L’intérêt de Serge Antoine est qu’il savait être dans la pratique quotidienne, sur le changement de comportements avec des citoyens, mais il savait aussi être critique dans les différents niveaux d’organisation de la société. Je suis aussi tout à fait d’accord sur l’idée qu’il est essentiel que les citoyens changent de comportement, l’écocitoyenneté est une notion importante, mais on ne peut pas seulement renvoyer aux citoyens les changements qui appellent aussi des changements aux différentes échelles, depuis notre territoire local jusqu’au territoire national, européen ou mondial. Ceux qui ont des responsabilités importantes doivent aussi être cohérents, nous ne pouvons pas continuer à demander aux citoyens de la cohérence si les pouvoirs publics, en tant que tels, ne montrent pas cet exemple de cohérence. À quelques jours de la « Journée sans voitures », quand on pense que l’on continue à construire des infrastructures qui sont des appels d’air pour le développement de la voiture, je pense qu’il faut que l’on montre aux citoyens que la cohérence ce n’est pas seulement au niveau de leur vie quotidienne, mais qu’il y a des responsabilités à prendre.

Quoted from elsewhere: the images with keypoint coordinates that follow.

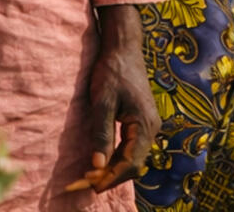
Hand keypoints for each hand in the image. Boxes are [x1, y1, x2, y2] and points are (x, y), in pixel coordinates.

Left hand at [64, 6, 159, 193]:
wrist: (123, 47)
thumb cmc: (112, 71)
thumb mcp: (102, 101)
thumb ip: (101, 134)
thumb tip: (98, 165)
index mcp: (145, 125)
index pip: (131, 164)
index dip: (110, 178)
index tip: (89, 186)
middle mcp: (151, 128)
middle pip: (133, 164)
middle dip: (109, 177)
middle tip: (82, 184)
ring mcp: (148, 125)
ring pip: (132, 158)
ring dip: (112, 169)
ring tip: (88, 176)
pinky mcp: (141, 122)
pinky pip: (130, 148)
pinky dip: (115, 158)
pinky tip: (100, 161)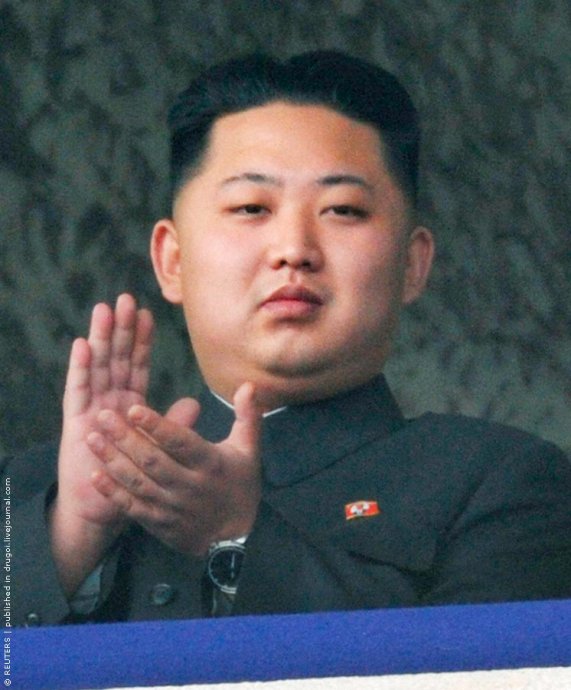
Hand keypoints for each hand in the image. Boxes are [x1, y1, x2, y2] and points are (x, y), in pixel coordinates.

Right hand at [50, 294, 153, 594]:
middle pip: (117, 358)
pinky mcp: (76, 422)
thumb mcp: (160, 448)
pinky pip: (78, 391)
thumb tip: (196, 402)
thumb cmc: (134, 477)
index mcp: (132, 405)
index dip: (143, 341)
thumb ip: (175, 424)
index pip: (139, 365)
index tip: (147, 313)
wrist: (105, 509)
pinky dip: (81, 368)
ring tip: (105, 310)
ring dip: (102, 339)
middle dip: (121, 329)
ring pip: (98, 366)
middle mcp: (111, 401)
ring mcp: (92, 409)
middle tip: (125, 298)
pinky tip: (83, 345)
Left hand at [87, 382, 261, 556]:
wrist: (235, 541)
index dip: (158, 426)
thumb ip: (247, 416)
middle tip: (102, 416)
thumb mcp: (249, 451)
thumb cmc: (240, 487)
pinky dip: (112, 493)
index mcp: (210, 464)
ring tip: (92, 439)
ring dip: (113, 461)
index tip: (134, 409)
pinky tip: (94, 476)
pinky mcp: (158, 523)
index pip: (181, 443)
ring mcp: (170, 507)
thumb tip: (248, 385)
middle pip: (152, 461)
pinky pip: (132, 507)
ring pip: (138, 483)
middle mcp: (188, 485)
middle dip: (125, 438)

Pour terminer, je saluerais l’homme. En effet, tout ce qu’il a fait a été largement présenté, mais je saluerais l’humaniste. Parce que le développement durable, finalement, c’est croire en l’homme, en sa capacité d’organiser l’intelligence collective. Je le dis souvent, mais selon moi, la ressource la plus renouvelable, la plus abondante et peut-être la moins bien utilisée c’est l’intelligence humaine, l’intelligence collective ; comment cette intelligence collective va être mobilisée, appelée, il y a là un gros challenge et c’était vraiment au cœur de ce que pensait Serge Antoine.
Il était aussi un intellectuel, et combien de pistes intéressantes a-t-il ouvertes et qui, heureusement, se sont aussi concrétisées.
Mais il était également un militant joyeux. En effet, quand on parle de développement durable, on parle de problèmes, mais lui parlait de solutions, avec beaucoup de joie, de passion. C’est bien d’avoir de l’espérance à vingt ans, mais quand on arrive en fin de vie et qu’on continue à transmettre l’espérance dans le futur, l’espérance d’un avenir futur commun qui peut être plus durable et plus solidaire, je crois qu’il nous a laissé là un beau message.
J’espère, en tout cas, que sa trace sera indélébile et que tout ce qu’il a suscité et permis de mettre en place trouvera des prolongements et des amplifications. C’est tout ce que je souhaite.